= WRITTEN EXERCISE =
Omit every picture and return the rest of the data unaltered.

(Data excerpts)

▼

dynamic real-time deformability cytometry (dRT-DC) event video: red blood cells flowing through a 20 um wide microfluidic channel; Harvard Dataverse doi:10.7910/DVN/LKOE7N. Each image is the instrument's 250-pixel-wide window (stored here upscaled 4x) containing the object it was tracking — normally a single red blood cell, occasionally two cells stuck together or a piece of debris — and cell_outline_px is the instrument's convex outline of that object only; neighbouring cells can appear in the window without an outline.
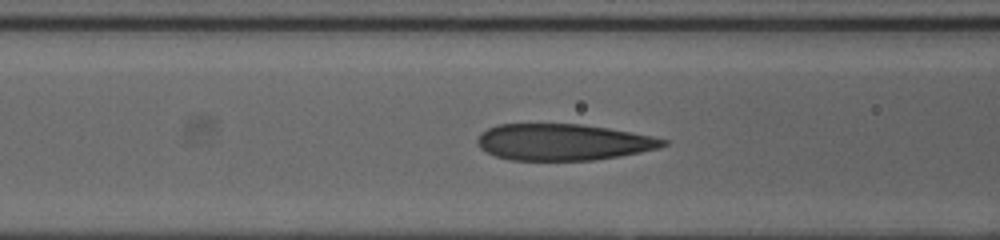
{"species": "human", "species_latin": "Homo sapiens", "temperature_condition": "cold", "stored_images_in_passage": 33, "camera_frame_rate_fps": 3000, "um_per_image_px": 0.085, "donor": {"sex": "female"}, "frame": {"image": 1, "passage_image": 13, "time_ms": 4.0, "image_size_px": [1000, 240], "cell_outline_px": [[668, 144], [660, 148], [620, 156], [592, 160], [512, 160], [496, 156], [480, 148], [476, 140], [488, 128], [496, 124], [580, 124], [608, 128], [632, 132], [652, 136], [668, 140]], "centroid_in_image_um": [47.9, 12.08], "position_along_channel_um": 118.7, "area_um2": 39.3}}
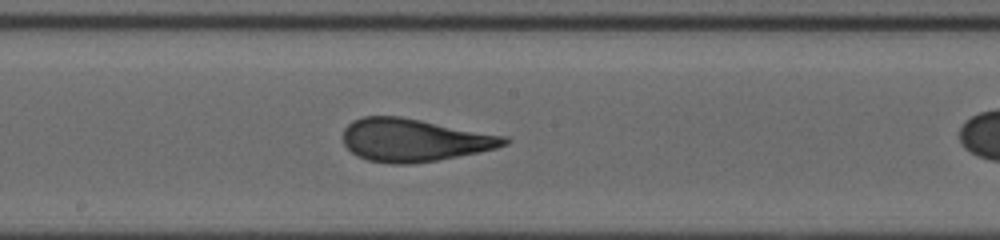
{"frame": {"image": 2, "passage_image": 20, "time_ms": 6.333, "image_size_px": [1000, 240], "cell_outline_px": [[512, 140], [508, 144], [496, 148], [436, 160], [408, 164], [392, 164], [368, 160], [356, 156], [344, 144], [344, 128], [352, 120], [364, 116], [400, 116], [508, 136]], "centroid_in_image_um": [35.2, 11.89], "position_along_channel_um": 213.0, "area_um2": 40.17}}
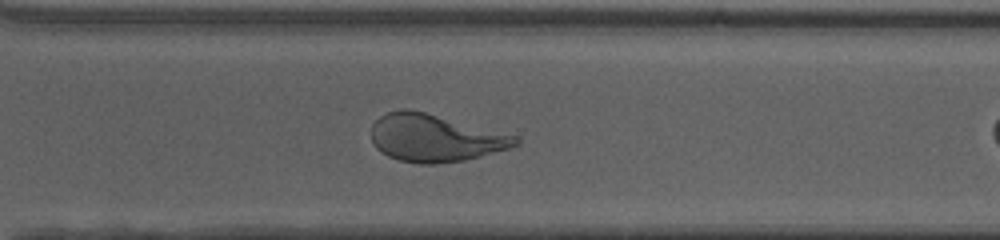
{"frame": {"image": 3, "passage_image": 29, "time_ms": 9.333, "image_size_px": [1000, 240], "cell_outline_px": [[520, 144], [508, 148], [480, 156], [464, 160], [436, 164], [420, 164], [400, 160], [388, 156], [380, 152], [376, 148], [372, 140], [372, 124], [380, 116], [388, 112], [400, 108], [408, 108], [520, 136]], "centroid_in_image_um": [36.97, 11.72], "position_along_channel_um": 333.6, "area_um2": 39.88}}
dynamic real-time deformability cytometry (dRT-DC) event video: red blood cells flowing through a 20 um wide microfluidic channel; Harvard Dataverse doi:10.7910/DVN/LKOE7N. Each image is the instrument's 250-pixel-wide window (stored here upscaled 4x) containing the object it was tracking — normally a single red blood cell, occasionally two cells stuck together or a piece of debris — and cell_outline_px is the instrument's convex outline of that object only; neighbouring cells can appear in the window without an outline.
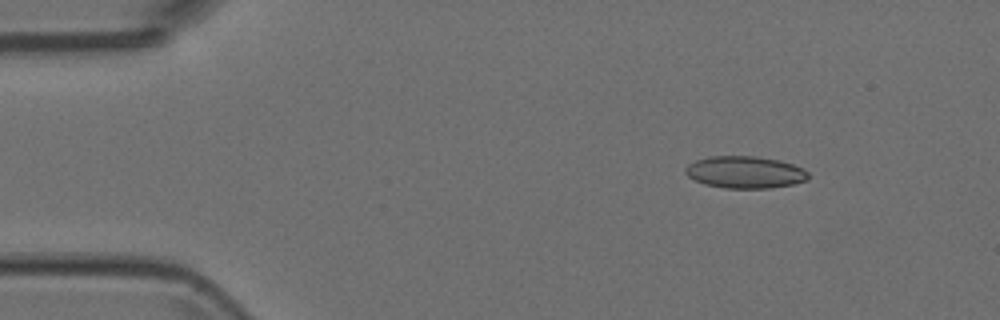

▲

= WORKED SOLUTION =
dynamic real-time deformability cytometry (dRT-DC) event video: red blood cells flowing through a 20 um wide microfluidic channel; Harvard Dataverse doi:10.7910/DVN/LKOE7N. Each image is the instrument's 250-pixel-wide window (stored here upscaled 4x) containing the object it was tracking — normally a single red blood cell, occasionally two cells stuck together or a piece of debris — and cell_outline_px is the instrument's convex outline of that object only; neighbouring cells can appear in the window without an outline.
{"species": "human", "species_latin": "Homo sapiens", "temperature_condition": "cold", "stored_images_in_passage": 33, "camera_frame_rate_fps": 3000, "um_per_image_px": 0.085, "donor": {"sex": "female"}, "frame": {"image": 1, "passage_image": 13, "time_ms": 4.0, "image_size_px": [1000, 240], "cell_outline_px": [[668, 144], [660, 148], [620, 156], [592, 160], [512, 160], [496, 156], [480, 148], [476, 140], [488, 128], [496, 124], [580, 124], [608, 128], [632, 132], [652, 136], [668, 140]], "centroid_in_image_um": [47.9, 12.08], "position_along_channel_um": 118.7, "area_um2": 39.3}}
{"frame": {"image": 2, "passage_image": 20, "time_ms": 6.333, "image_size_px": [1000, 240], "cell_outline_px": [[512, 140], [508, 144], [496, 148], [436, 160], [408, 164], [392, 164], [368, 160], [356, 156], [344, 144], [344, 128], [352, 120], [364, 116], [400, 116], [508, 136]], "centroid_in_image_um": [35.2, 11.89], "position_along_channel_um": 213.0, "area_um2": 40.17}}
{"frame": {"image": 3, "passage_image": 29, "time_ms": 9.333, "image_size_px": [1000, 240], "cell_outline_px": [[520, 144], [508, 148], [480, 156], [464, 160], [436, 164], [420, 164], [400, 160], [388, 156], [380, 152], [376, 148], [372, 140], [372, 124], [380, 116], [388, 112], [400, 108], [408, 108], [520, 136]], "centroid_in_image_um": [36.97, 11.72], "position_along_channel_um": 333.6, "area_um2": 39.88}}
dynamic real-time deformability cytometry (dRT-DC) event video: red blood cells flowing through a 20 um wide microfluidic channel; Harvard Dataverse doi:10.7910/DVN/LKOE7N. Each image is the instrument's 250-pixel-wide window (stored here upscaled 4x) containing the object it was tracking — normally a single red blood cell, occasionally two cells stuck together or a piece of debris — and cell_outline_px is the instrument's convex outline of that object only; neighbouring cells can appear in the window without an outline.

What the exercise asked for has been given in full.